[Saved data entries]
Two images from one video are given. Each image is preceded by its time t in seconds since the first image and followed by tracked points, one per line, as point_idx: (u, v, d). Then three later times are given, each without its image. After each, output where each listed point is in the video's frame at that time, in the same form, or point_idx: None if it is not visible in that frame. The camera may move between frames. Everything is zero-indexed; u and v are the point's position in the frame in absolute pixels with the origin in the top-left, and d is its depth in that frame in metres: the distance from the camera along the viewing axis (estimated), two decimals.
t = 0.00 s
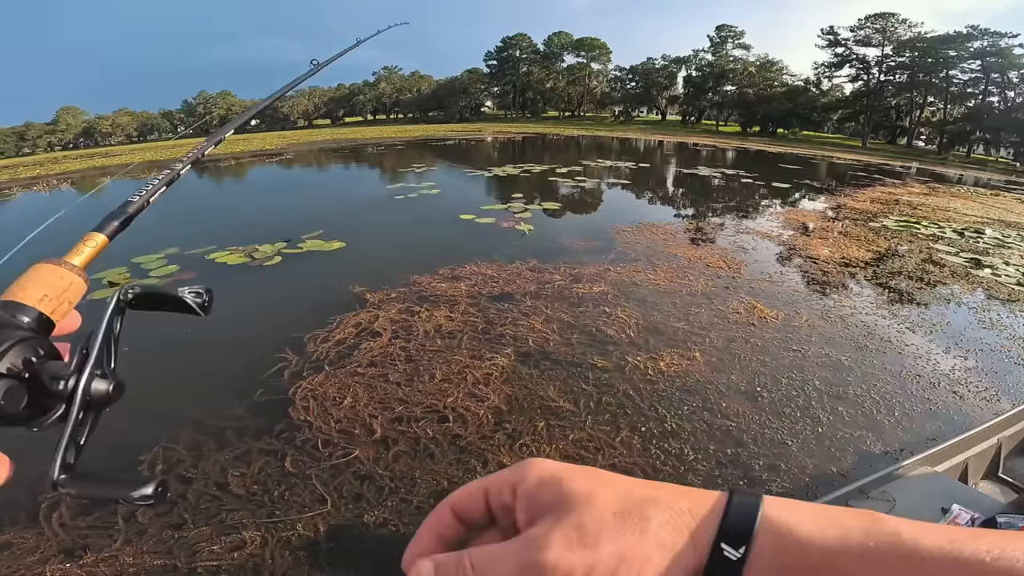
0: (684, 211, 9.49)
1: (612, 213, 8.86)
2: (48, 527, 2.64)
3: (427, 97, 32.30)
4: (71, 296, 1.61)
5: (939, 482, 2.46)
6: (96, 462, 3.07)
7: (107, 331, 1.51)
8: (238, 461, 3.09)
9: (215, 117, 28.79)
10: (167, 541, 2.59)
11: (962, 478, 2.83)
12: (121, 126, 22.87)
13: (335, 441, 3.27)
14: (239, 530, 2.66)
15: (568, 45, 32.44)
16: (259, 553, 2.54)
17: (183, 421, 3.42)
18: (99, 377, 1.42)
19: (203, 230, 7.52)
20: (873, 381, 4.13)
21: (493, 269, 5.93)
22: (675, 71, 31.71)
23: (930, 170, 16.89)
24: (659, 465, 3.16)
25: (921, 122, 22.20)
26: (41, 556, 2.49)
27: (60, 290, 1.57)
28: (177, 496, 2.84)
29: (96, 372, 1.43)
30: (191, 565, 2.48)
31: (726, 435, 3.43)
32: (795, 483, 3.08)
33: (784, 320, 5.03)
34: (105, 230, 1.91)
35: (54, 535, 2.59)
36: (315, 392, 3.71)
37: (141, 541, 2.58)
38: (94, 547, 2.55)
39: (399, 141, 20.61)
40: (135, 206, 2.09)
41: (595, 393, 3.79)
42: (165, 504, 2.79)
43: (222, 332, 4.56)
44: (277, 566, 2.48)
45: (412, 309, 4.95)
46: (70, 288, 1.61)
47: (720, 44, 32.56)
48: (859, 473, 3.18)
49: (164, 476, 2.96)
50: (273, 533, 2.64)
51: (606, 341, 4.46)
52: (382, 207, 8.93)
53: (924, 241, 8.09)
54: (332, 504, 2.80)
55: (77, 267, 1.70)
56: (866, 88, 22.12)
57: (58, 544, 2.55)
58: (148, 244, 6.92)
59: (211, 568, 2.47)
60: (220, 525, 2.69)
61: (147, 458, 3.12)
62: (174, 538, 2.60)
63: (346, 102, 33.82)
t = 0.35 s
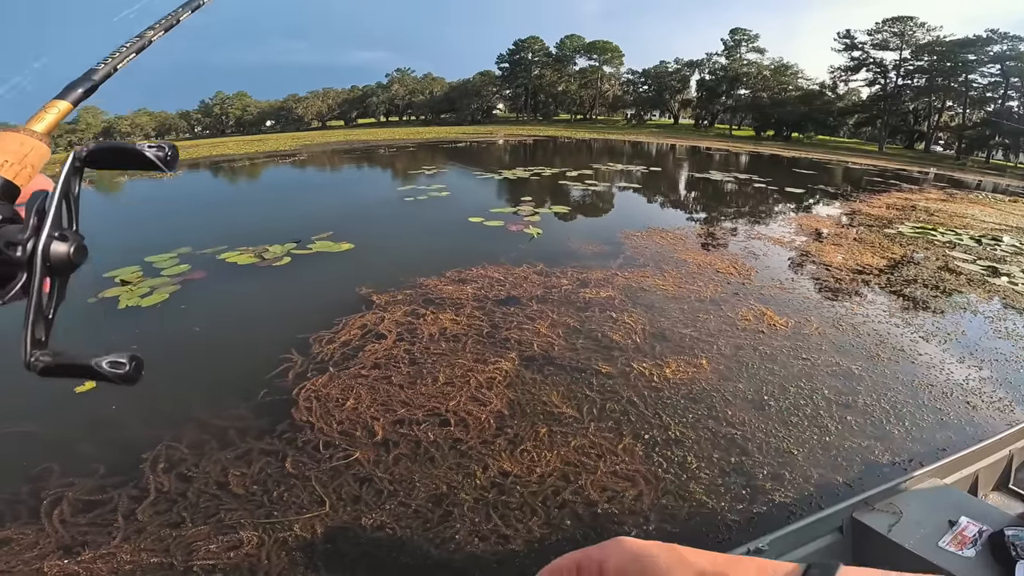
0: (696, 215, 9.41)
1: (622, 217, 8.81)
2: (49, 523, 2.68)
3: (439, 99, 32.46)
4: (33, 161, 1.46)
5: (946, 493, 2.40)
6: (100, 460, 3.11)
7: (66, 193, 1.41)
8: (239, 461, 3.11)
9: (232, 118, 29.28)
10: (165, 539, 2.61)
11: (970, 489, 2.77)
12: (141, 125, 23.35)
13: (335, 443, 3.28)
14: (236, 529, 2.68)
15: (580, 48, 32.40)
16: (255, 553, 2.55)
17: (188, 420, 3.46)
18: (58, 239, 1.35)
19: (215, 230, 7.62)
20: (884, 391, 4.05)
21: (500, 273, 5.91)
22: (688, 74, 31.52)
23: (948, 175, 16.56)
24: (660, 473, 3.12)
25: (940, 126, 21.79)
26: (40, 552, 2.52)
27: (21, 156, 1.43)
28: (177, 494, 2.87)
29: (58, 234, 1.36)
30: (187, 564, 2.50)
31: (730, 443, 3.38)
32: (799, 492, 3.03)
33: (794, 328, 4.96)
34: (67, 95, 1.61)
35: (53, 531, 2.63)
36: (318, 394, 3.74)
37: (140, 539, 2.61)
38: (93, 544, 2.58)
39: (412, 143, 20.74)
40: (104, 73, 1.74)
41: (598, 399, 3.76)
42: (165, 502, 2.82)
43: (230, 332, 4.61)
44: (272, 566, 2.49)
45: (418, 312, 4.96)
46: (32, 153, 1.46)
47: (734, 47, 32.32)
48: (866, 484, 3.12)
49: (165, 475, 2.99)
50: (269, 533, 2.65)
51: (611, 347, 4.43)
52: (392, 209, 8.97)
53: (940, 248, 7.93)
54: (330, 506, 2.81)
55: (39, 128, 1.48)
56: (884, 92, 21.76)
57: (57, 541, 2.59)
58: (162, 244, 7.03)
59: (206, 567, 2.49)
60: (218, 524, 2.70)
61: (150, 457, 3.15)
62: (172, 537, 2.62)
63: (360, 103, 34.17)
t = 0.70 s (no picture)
0: (713, 220, 9.31)
1: (637, 221, 8.75)
2: (67, 517, 2.75)
3: (455, 100, 32.60)
4: (71, 191, 1.51)
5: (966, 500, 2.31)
6: (118, 454, 3.19)
7: (106, 251, 1.27)
8: (254, 458, 3.16)
9: (252, 118, 29.78)
10: (179, 535, 2.66)
11: (990, 499, 2.70)
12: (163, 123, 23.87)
13: (348, 442, 3.31)
14: (249, 525, 2.72)
15: (597, 50, 32.29)
16: (266, 550, 2.59)
17: (205, 417, 3.52)
18: (104, 308, 1.24)
19: (234, 229, 7.74)
20: (903, 400, 3.95)
21: (515, 275, 5.92)
22: (707, 77, 31.22)
23: (974, 182, 16.15)
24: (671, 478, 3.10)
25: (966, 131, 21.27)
26: (56, 546, 2.58)
27: (59, 186, 1.47)
28: (192, 490, 2.92)
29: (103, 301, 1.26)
30: (199, 559, 2.54)
31: (744, 449, 3.34)
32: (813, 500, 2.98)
33: (812, 335, 4.88)
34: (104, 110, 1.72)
35: (70, 525, 2.70)
36: (332, 392, 3.78)
37: (154, 533, 2.66)
38: (108, 538, 2.63)
39: (429, 144, 20.88)
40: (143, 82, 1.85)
41: (612, 403, 3.74)
42: (181, 497, 2.87)
43: (247, 329, 4.68)
44: (283, 562, 2.53)
45: (432, 313, 4.99)
46: (69, 182, 1.50)
47: (754, 50, 31.96)
48: (882, 493, 3.06)
49: (182, 470, 3.05)
50: (281, 530, 2.69)
51: (625, 352, 4.40)
52: (408, 210, 9.03)
53: (964, 256, 7.74)
54: (341, 504, 2.84)
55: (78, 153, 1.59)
56: (908, 96, 21.29)
57: (73, 535, 2.65)
58: (182, 241, 7.16)
59: (219, 563, 2.52)
60: (231, 520, 2.74)
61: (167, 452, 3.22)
62: (186, 532, 2.67)
63: (377, 104, 34.51)
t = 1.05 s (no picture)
0: (733, 221, 9.22)
1: (656, 221, 8.71)
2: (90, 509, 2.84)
3: (472, 100, 32.73)
4: (54, 215, 1.35)
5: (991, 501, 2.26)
6: (143, 445, 3.27)
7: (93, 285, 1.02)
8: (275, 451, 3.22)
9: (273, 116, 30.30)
10: (200, 527, 2.73)
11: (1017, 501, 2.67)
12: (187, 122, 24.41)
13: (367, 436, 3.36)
14: (269, 518, 2.78)
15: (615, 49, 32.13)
16: (285, 543, 2.65)
17: (228, 410, 3.60)
18: (86, 353, 1.00)
19: (258, 225, 7.88)
20: (927, 405, 3.88)
21: (533, 273, 5.94)
22: (727, 76, 30.85)
23: (1004, 185, 15.73)
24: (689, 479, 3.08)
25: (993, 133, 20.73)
26: (79, 538, 2.68)
27: (40, 208, 1.32)
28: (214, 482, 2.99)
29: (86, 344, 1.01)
30: (219, 551, 2.61)
31: (763, 452, 3.31)
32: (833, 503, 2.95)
33: (835, 338, 4.81)
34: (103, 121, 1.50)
35: (93, 518, 2.79)
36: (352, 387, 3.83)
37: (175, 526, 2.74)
38: (129, 530, 2.72)
39: (447, 143, 21.02)
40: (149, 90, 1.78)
41: (630, 403, 3.73)
42: (203, 489, 2.94)
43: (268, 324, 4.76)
44: (301, 555, 2.58)
45: (451, 310, 5.03)
46: (53, 204, 1.34)
47: (776, 50, 31.52)
48: (904, 498, 3.01)
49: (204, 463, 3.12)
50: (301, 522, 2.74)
51: (643, 352, 4.39)
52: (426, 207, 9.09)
53: (993, 260, 7.55)
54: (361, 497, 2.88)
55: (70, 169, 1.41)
56: (935, 97, 20.78)
57: (97, 526, 2.74)
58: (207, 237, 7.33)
59: (238, 555, 2.59)
60: (252, 512, 2.80)
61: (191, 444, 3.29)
62: (207, 524, 2.74)
63: (395, 102, 34.81)
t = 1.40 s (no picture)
0: (749, 222, 9.13)
1: (670, 222, 8.65)
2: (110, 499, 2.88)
3: (486, 99, 32.78)
4: (101, 307, 1.10)
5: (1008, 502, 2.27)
6: (161, 438, 3.32)
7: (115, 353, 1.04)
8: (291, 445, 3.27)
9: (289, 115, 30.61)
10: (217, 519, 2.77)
11: None
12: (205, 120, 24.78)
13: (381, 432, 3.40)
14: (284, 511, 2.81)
15: (630, 49, 31.94)
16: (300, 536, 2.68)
17: (245, 405, 3.65)
18: (86, 417, 0.95)
19: (274, 222, 7.99)
20: (947, 408, 3.82)
21: (547, 272, 5.95)
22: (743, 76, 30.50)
23: None
24: (703, 479, 3.06)
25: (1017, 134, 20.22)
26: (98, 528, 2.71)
27: (88, 297, 1.08)
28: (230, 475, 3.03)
29: (90, 408, 0.97)
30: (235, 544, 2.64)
31: (778, 453, 3.28)
32: (849, 505, 2.91)
33: (852, 340, 4.74)
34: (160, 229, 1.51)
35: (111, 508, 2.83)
36: (367, 383, 3.88)
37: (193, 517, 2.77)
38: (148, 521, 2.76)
39: (461, 142, 21.10)
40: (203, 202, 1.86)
41: (643, 403, 3.72)
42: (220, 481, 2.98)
43: (285, 320, 4.83)
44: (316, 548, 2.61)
45: (465, 308, 5.06)
46: (103, 296, 1.10)
47: (793, 49, 31.10)
48: (922, 501, 2.96)
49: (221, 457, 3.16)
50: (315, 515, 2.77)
51: (658, 352, 4.37)
52: (440, 206, 9.15)
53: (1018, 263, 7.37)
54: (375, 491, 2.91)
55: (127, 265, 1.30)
56: (958, 96, 20.32)
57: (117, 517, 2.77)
58: (225, 233, 7.44)
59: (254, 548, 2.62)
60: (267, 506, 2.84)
61: (208, 438, 3.34)
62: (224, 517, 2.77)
63: (409, 101, 35.00)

• Instructions for the task
For this exercise, repeat exactly the lines of the data above from the one with "61: (191, 444, 3.29)" down to the one with "13: (381, 432, 3.40)", both end lines included.

• Result below
61: (191, 444, 3.29)
62: (207, 524, 2.74)
63: (395, 102, 34.81)
t = 1.40 s (no picture)
0: (749, 222, 9.13)
1: (670, 222, 8.65)
2: (110, 499, 2.88)
3: (486, 99, 32.78)
4: (101, 307, 1.10)
5: (1008, 502, 2.27)
6: (161, 438, 3.32)
7: (115, 353, 1.04)
8: (291, 445, 3.27)
9: (289, 115, 30.61)
10: (217, 519, 2.77)
11: None
12: (205, 120, 24.78)
13: (381, 432, 3.40)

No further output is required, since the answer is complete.